Written task A: List each numbered item that appears under the heading "WAN 2.2 requirements" in the WAN 2.2 guide below.

Passage shown:
▼
WAN 2.2 is a major upgrade to WAN 2.1 in understanding and motion, but far from perfect.

🤖 WAN 2.2 requirements

  1. Your favourite backend like SwarmUI or ComfyUI

  2. Enough RAM + VRAM and space on your SSD

  3. You need a HIGH and LOW checkpoint

    • They have to be the same file type and quantization to produce desired results

    • The chosen checkpoint should meet your system specs

    • You need to know the basic settings of the checkpoint you are using (sampler+scheduler, steps, cfg) and use them!

    • Use 50% steps on HIGH and 50% steps on LOW

  4. (optional) LoRAs you want to use for a specific outcome

  5. The prompt you want to use

  6. An image if you want i2v

🫴 Guidance on how to use it (i2v)

  1. If you use i2v you always needs a initial image

  2. "Init Image Creativity" must be set to 0 (zero)

  3. Speed-Up's (LoRAs/build-in) need a CFG of 1

    • This will disable the negative prompt, so do not bother!

  4. Set steps according to the model description, like 4 or 8 steps (speed-up's) or 20-30 steps (native)

  5. Set the correct aspect ratio for the video corresponding to the initial image aspect, if the image is 9:16 the video should be too

  6. Set a output video resolution equivalent to your system specs

    • Too high will OOM or drastically increase time to produce the video

    • Try multiple resolutions till you found a good balance between time needed and your desired quality

    • The resolution must match the aspect ratio and the boundaries of the model (480p up to 720p)
▲
The records:
▼
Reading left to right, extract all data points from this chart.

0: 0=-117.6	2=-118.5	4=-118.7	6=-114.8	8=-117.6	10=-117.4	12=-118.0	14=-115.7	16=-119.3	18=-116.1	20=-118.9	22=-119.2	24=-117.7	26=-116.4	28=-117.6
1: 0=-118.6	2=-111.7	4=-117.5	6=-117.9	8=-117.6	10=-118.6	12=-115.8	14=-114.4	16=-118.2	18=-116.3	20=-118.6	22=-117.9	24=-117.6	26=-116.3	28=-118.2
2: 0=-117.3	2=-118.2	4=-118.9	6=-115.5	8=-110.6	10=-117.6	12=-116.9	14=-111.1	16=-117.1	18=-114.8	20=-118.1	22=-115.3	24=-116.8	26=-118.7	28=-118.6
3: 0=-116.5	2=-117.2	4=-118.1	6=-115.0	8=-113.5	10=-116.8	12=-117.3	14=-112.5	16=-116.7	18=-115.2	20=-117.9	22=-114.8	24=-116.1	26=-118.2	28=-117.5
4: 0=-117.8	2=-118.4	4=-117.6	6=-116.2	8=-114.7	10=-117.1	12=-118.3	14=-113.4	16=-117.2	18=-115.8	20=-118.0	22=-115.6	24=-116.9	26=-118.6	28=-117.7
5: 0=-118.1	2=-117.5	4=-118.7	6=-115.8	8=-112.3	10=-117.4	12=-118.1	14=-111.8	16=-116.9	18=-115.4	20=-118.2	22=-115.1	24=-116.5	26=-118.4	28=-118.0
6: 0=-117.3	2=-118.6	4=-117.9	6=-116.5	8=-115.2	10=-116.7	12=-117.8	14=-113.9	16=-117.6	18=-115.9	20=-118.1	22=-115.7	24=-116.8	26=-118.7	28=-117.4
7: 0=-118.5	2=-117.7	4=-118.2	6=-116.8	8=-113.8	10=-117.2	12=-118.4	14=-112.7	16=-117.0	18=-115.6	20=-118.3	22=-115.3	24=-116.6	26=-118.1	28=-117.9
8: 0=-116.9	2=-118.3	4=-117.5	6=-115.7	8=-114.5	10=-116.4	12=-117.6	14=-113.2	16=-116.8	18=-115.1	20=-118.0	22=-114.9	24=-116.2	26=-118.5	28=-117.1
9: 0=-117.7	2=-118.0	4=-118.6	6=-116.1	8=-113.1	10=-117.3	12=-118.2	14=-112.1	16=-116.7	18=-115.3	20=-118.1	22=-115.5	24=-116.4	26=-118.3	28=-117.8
▲
Written task B: State how many lines of the entries above contain the word "extract", giving the number alone.

Response area A:
1. Your favourite backend like SwarmUI or ComfyUI
2. Enough RAM + VRAM and space on your SSD
3. You need a HIGH and LOW checkpoint
4. (optional) LoRAs you want to use for a specific outcome
5. The prompt you want to use
6. An image if you want i2v

Response area B: 1